Rare Books, Maps, Manuscripts & Photographs
Auction: 10 January 2007 at 11:00 GMT
Description
Instructions concerning erecting of a library. London: printed for G. Bedle and T. Collins, 1661, small 8vo, A1 title; A2a-A7a dedication; a7B "To the reader..."; A8a "A tale of...; A8b Latin lines; B1a-G7b (pp.1-94) text; G8 (pp.95-96) "The copy of a letter sent to... Dr Barlow, lacking errata leaf, later half calf gilt, red label gilt, rubbed at edges and to backstrip, lacking original endpapers, small ms note bound in at front, bookplate
Footnote
Provenance: Bookplate of John Newington Hughes.
Note: Wing N-247, Keynes 30
Gabriel Naude, the great French librarian, expressed the essence of bibliophily when he urged that there is no book whatsoever, be it never so bad or decried, but may in time be sought for by some person or other.

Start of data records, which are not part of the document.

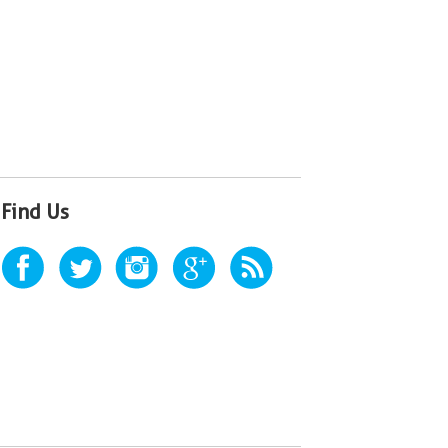
Find Us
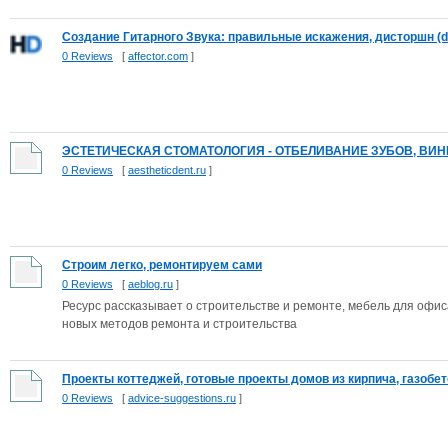
Создание Гитарного Звука: правильные искажения, дисторшн (dis
0 Reviews
[
affector.com
]
ЭСТЕТИЧЕСКАЯ СТОМАТОЛОГИЯ - ОТБЕЛИВАНИЕ ЗУБОВ, ВИНИ
0 Reviews
[
aestheticdent.ru
]
Строим легко, ремонтируем сами
0 Reviews
[
aeblog.ru
]
Ресурс рассказывает о строительстве и ремонте, мебель для офи
новых методов ремонта и строительства
Проекты коттеджей, готовые проекты домов из кирпича, газобето
0 Reviews
[
advice-suggestions.ru
]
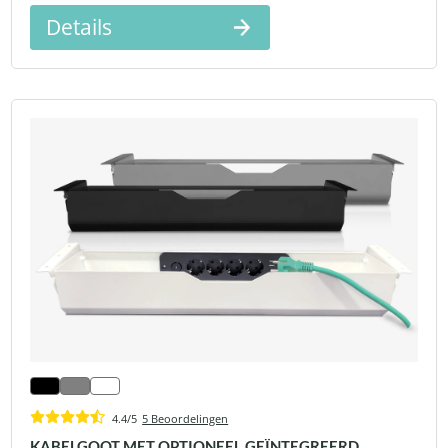
Details
4.4/5
5 Beoordelingen
KABELGOOT MET OPTIONEEL GEÏNTEGREERD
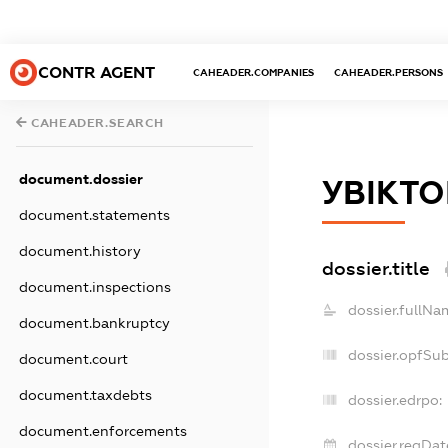
CONTR AGENT
CAHEADER.COMPANIES
CAHEADER.PERSONS
CAHEADER.SEARCH
document.dossier
УВІКТО
document.statements
document.history
dossier.title
document.inspections
dossier.fullNa
document.bankruptcy
dossier.opfSu
document.court
document.taxdebts
dossier.edrpo:
document.enforcements
dossier.regDat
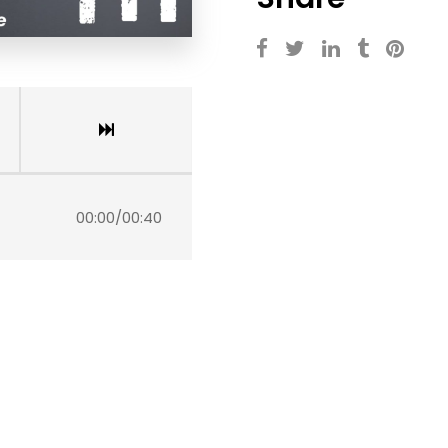
00:00
/
00:40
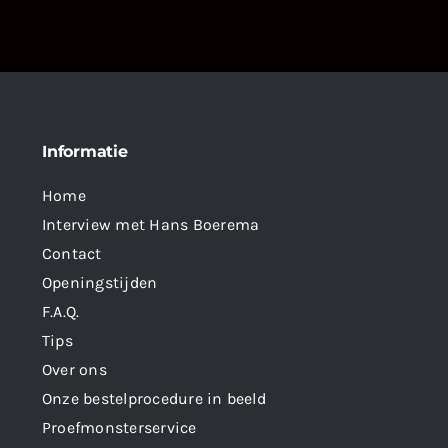
Informatie
Home
Interview met Hans Boerema
Contact
Openingstijden
F.A.Q.
Tips
Over ons
Onze bestelprocedure in beeld
Proefmonsterservice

He found a good student in John Evelyn, who eventully produced a translation of his work after some delay in 1661. However, Evelyn was not happy with the finished product "as fo rthe translation, it has been so insufferably abus'd at the presse that the shame any uncorrected copy should come abroad has made me suppresse as many as I could light on..." This suppression and the original small edition size has made the first 1661 edition of Evelyn's work very rare.
Literature: Keynes, G. John Evelyn : a study in bibliophily with a bibliography of his writings London, 1968. Second edition.